Saved data entries:

....

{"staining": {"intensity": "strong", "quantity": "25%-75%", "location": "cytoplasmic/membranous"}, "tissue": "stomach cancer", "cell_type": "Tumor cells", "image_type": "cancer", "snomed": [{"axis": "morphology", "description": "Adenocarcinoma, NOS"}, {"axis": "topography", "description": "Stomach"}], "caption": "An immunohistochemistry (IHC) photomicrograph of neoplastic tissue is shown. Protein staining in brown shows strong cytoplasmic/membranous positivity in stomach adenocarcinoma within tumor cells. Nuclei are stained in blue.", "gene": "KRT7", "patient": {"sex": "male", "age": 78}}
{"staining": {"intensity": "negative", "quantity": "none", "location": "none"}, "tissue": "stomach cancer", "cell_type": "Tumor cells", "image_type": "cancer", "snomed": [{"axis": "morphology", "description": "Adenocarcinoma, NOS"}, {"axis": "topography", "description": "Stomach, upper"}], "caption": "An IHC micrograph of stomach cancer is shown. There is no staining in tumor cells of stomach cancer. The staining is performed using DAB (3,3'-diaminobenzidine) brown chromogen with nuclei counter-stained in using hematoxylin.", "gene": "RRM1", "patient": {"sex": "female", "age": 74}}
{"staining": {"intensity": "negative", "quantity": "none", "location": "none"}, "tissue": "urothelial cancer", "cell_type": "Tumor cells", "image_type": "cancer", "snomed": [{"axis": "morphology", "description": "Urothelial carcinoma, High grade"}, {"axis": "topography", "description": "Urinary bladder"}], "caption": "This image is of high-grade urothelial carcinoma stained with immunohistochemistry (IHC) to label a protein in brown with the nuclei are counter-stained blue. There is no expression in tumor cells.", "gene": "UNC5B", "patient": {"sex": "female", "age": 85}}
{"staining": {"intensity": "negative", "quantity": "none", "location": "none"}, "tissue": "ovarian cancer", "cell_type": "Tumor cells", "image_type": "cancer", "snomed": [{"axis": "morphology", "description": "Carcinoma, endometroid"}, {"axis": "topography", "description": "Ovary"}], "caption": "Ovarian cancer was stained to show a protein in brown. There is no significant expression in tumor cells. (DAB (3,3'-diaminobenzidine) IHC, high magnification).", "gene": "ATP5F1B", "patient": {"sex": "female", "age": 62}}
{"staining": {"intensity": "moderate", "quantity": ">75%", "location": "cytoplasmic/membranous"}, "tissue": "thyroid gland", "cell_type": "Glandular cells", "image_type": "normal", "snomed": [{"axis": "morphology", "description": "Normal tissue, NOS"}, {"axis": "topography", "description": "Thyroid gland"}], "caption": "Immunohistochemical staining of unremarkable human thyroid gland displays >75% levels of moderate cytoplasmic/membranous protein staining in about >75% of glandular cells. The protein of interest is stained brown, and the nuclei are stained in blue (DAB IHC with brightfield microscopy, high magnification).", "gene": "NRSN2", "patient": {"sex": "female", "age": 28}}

....

*INSTRUCTIONS TO FOLLOW*.
All lines from the one containing "cancer was stained" to the end of the records, both ends included, should be printed exactly and on their own.

*RESULT FOR THIS EXERCISE*.
{"staining": {"intensity": "negative", "quantity": "none", "location": "none"}, "tissue": "ovarian cancer", "cell_type": "Tumor cells", "image_type": "cancer", "snomed": [{"axis": "morphology", "description": "Carcinoma, endometroid"}, {"axis": "topography", "description": "Ovary"}], "caption": "Ovarian cancer was stained to show a protein in brown. There is no significant expression in tumor cells. (DAB (3,3'-diaminobenzidine) IHC, high magnification).", "gene": "ATP5F1B", "patient": {"sex": "female", "age": 62}}
{"staining": {"intensity": "moderate", "quantity": ">75%", "location": "cytoplasmic/membranous"}, "tissue": "thyroid gland", "cell_type": "Glandular cells", "image_type": "normal", "snomed": [{"axis": "morphology", "description": "Normal tissue, NOS"}, {"axis": "topography", "description": "Thyroid gland"}], "caption": "Immunohistochemical staining of unremarkable human thyroid gland displays >75% levels of moderate cytoplasmic/membranous protein staining in about >75% of glandular cells. The protein of interest is stained brown, and the nuclei are stained in blue (DAB IHC with brightfield microscopy, high magnification).", "gene": "NRSN2", "patient": {"sex": "female", "age": 28}}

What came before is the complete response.